Online furniture retailer Made.com has reported widening half year losses as ‘significant reduction in demand’ continues to impact the business.
According to its interim results for the six months to 30 June 2022, total sales rose 4.2% to £178.2m from £171m against the same period last year. However, gross order value decreased 18.8% to £173.6m from £213.9m.
Pre-tax losses widened from £10.1m to a loss of £35.3m, while its cash balance resulted at £32.1m, significantly down from £175.3m in 2021.
Taking a closer look at MADE’s top line performance, UK sales dipped 22.1% to £88m from £113m, while EU sales were down 14.8% to £86m from £101m. Active customers in both markets reduced by 8% to 557,000 and 1.1% to 613,000 respectively, while order volumes also declined 29.3% to 320,000 in the UK and 21.5% to 332,000 in the EU.

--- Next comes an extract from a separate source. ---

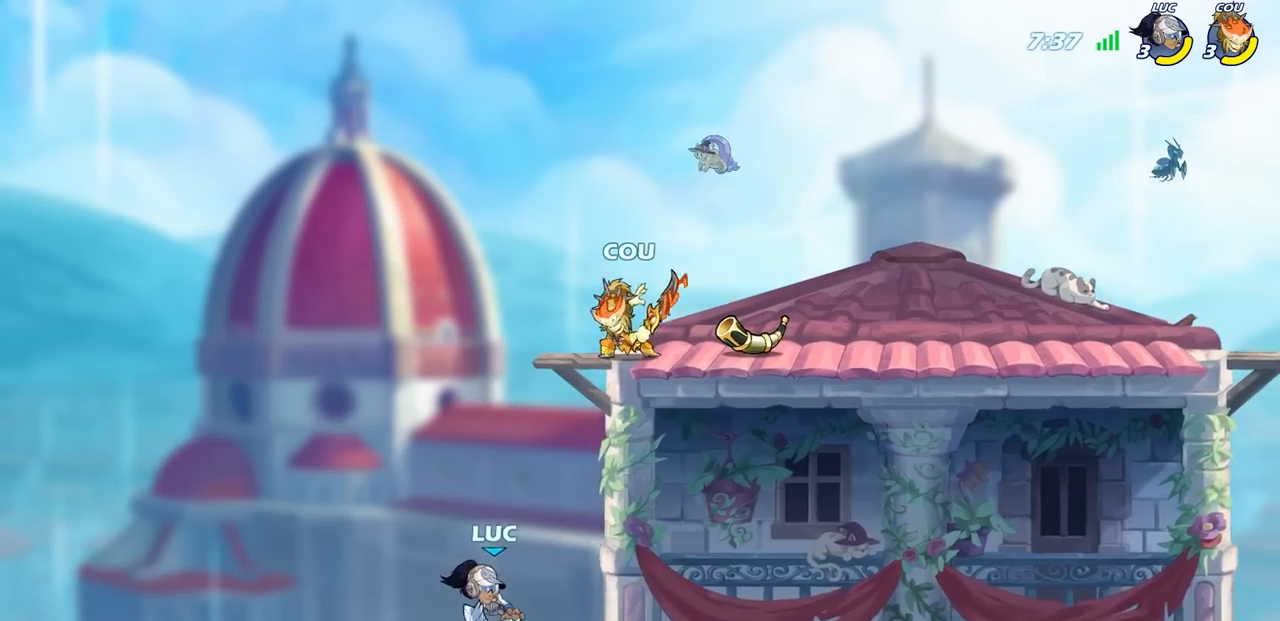
{"buttons": [], "left_stick": "down-left", "right_stick": "center", "events": [[67, "CROSS", "down"], [300, "CROSS", "up"], [367, "left_stick", "left"], [467, "left_stick", "down-left"]]}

Under MADE’s transformation programme, the business has taken several steps to reduce warehouse and showroom space, as well as a restructuring of headcount, with the two initiatives expected to save around £13m in costs.
However, resizing the business is currently expected to incur £3.7m of non-recurring restructuring charges, with MADE aiming for the majority of the plan to be implemented by the end of 2022 and the financial benefit realised in 2023.
MADE has also recently announced the appointment of PricewaterhouseCoopers LLP (PwC) as its advisor over a formal sale process as part of its strategic review (read more here).
As for new parts of the group, MADE said that the integration of Trouva, an online platform that offers a curated range of homewares and lifestyle products, is ‘progressing well’, with products from Trouva boutiques now available for MADE customers via a product bridge with the MADE website.
Furthermore, Republic of Ireland was relaunched in the period as MADE’s ninth market, with an ‘encouraging early response from customers and with structurally attractive contribution margins from launch’.
Nicola Thompson, Chief Executive Officer, said: “The first half of the year was a challenging time for the global economy and particularly for the retail sector. The Group has faced a significant reduction in demand which has been difficult for the business and its stakeholders.
“Although we took immediate action to adjust inventory levels and control costs and have launched a transformation plan that will make the business more agile and resilient, we believe that the decision we have taken to launch the Strategic Review and Formal Sale Process, is the best route to protect shareholder value.
“MADE is not alone in being hit by supply chain problems and the cost of living squeeze, but we are confident that MADE has a strong brand, an excellent product range and a large and loyal customer base across the UK and Europe.”
Looking ahead, MADE added: “As a consequence of the volatile trading environment and ongoing pressures on consumer in the UK and Europe around cost of living pressures, combined with the unexpected events of the past two weeks in the UK compounding the deterioration of trade and the current financial position of the Group impacting its trading stance, the continued uncertainty means that Board has concluded that it is appropriate to withdraw its full-year guidance.”